Many of the characters and settings come straight out of our collective consciousness, from Donald Rumsfeld and Saddam Hussein to Osama bin Laden and the infamous 1990s cult leader David Koresh. But they’ve been recast. Hussein’s a gangster. Bin Laden is a UAS senator — and influential chair of the Senate Intelligence Committee.
Spread throughout the novel are alternate-reality entries from The Library of Alexandria, a fictitious, Wikipedia-like, user-edited information source.
The entry on the CIA says the acronym stands for the “Christian Intelligence Agency” and that its mission is to act as the espionage arm of the “Evangelical Republic of Texas.”
“The Mirage” comes complete with colorful bad guys, common-man heroes, epic sandstorms, dream sequences, even a genie. But Ruff goes deeper.
The question of what is reality and what is a mirage dogs the UAS’s leaders as well as government operatives like the grieving lead character Mustafa, an Arab Homeland Security agent, after captured American militants insist that the world the Muslims are living in is an illusion.
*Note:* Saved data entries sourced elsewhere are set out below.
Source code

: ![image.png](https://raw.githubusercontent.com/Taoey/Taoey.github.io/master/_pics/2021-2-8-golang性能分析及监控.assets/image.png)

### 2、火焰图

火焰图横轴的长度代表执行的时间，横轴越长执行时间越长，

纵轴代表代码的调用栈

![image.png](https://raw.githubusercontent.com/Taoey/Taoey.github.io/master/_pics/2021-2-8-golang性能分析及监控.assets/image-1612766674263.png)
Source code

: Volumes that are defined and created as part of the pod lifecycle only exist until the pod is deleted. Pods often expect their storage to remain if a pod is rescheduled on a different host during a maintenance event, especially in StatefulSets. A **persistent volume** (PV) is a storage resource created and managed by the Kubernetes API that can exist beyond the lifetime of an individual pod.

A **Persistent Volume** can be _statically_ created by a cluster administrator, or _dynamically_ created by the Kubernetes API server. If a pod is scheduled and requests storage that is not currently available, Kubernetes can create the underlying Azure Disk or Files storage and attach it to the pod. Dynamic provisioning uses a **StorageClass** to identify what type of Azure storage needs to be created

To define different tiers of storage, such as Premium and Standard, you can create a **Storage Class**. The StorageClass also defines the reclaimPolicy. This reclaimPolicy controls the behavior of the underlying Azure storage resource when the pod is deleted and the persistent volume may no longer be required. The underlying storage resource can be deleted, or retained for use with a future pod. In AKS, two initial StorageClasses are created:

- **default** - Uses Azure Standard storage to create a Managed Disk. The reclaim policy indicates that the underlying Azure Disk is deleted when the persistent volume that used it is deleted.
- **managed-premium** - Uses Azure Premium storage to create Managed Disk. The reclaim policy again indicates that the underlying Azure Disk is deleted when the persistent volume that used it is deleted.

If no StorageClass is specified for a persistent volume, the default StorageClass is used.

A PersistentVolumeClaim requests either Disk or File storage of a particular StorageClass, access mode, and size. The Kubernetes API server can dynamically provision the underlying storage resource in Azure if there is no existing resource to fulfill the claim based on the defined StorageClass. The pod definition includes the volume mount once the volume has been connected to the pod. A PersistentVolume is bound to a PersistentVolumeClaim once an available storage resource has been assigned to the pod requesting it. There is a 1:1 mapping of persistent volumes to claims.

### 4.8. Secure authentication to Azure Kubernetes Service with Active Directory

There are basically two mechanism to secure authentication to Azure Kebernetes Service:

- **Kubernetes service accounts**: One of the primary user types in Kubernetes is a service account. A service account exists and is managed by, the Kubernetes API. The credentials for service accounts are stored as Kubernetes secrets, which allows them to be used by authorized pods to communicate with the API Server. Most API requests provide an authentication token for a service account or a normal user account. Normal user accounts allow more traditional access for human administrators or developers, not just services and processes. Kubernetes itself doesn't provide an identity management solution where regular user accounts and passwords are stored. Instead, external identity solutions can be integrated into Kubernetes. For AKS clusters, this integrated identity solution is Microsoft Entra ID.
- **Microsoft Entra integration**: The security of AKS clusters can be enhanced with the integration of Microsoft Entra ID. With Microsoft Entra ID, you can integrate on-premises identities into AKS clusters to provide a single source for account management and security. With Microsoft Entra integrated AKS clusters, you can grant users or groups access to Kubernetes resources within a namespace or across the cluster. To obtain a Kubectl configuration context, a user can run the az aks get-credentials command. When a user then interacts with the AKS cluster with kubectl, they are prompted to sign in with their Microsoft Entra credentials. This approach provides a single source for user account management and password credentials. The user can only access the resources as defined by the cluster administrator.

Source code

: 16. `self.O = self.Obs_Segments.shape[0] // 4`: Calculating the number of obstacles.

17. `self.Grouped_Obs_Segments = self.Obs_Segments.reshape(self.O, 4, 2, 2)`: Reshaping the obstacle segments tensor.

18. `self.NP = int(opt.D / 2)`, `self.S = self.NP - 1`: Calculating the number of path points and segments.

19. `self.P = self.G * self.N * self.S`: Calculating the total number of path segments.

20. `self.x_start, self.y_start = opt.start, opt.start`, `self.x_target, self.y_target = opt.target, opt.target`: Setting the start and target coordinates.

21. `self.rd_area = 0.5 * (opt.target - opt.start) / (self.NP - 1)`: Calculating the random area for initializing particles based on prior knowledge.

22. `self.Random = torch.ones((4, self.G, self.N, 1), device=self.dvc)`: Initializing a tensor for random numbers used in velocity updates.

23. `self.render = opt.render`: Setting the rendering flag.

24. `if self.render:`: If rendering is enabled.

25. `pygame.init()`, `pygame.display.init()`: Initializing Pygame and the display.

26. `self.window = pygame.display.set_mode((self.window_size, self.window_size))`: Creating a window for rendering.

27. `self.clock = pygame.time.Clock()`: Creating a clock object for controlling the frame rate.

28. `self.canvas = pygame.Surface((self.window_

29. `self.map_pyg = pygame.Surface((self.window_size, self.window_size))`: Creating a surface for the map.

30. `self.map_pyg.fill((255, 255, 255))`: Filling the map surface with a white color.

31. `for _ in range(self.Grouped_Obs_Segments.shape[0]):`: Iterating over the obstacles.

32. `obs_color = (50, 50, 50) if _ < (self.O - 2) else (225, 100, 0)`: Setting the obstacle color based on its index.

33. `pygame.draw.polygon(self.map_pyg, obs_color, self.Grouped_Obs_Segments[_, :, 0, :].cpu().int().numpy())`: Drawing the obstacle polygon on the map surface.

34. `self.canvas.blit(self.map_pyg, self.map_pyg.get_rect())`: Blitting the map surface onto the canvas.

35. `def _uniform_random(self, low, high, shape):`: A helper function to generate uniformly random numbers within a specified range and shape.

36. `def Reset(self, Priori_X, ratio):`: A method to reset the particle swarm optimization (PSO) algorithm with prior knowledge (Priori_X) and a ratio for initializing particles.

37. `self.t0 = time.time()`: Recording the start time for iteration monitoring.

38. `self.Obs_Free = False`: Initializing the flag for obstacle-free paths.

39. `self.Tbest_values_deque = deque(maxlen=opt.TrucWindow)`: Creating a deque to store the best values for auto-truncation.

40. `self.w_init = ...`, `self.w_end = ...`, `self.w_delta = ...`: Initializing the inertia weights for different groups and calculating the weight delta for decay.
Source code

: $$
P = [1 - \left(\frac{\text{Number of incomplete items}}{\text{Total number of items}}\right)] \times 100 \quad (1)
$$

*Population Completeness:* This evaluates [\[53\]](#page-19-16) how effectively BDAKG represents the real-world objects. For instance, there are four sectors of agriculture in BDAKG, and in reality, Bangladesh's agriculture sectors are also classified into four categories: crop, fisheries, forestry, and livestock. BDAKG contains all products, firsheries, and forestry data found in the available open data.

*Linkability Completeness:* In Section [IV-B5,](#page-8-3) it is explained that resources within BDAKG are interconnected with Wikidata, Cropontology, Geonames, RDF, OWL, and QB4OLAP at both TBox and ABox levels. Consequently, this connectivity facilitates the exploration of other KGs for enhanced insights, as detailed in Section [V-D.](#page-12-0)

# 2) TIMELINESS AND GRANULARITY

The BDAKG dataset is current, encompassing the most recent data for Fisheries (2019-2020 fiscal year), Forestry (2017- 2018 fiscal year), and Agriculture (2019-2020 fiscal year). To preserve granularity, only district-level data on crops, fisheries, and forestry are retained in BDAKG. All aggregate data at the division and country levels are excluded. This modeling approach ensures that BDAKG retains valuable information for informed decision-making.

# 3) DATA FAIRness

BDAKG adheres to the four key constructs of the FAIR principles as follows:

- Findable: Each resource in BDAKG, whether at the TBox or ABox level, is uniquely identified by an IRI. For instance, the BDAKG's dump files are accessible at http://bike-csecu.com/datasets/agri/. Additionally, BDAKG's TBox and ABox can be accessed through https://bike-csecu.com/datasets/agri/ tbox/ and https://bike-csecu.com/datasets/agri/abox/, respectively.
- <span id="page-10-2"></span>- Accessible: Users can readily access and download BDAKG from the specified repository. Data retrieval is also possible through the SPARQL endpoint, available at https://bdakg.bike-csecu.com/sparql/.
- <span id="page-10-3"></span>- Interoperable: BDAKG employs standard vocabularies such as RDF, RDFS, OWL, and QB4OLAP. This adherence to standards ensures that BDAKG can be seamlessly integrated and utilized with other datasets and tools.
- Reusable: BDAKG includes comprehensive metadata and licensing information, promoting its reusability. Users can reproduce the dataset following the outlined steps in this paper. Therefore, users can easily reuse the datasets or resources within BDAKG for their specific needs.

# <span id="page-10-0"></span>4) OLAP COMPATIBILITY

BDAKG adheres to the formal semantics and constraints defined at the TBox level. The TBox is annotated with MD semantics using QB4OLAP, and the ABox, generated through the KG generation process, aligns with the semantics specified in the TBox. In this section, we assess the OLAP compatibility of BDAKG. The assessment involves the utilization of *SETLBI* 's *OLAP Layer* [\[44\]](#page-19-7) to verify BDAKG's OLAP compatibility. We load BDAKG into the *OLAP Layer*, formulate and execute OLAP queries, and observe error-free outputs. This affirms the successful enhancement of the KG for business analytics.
It’s probably never going to be a great time to plumb the events of 9/11 for fodder to incorporate into a piece of leisure reading, but the straightforwardness of Ruff’s approach gives the proceedings a gravitas that serves as a nod of respect for what the United States, the Iraqis and the Afghanis farther afield have gone through.
The underlying suggestion here, though, is that America’s sometimes fanciful attempts to remake the Middle East (a region that just might end up remaking itself) are just as unrealistic as anything depicted in this novel.
Tyrone Beason is a Pacific Northwest magazine staff writer.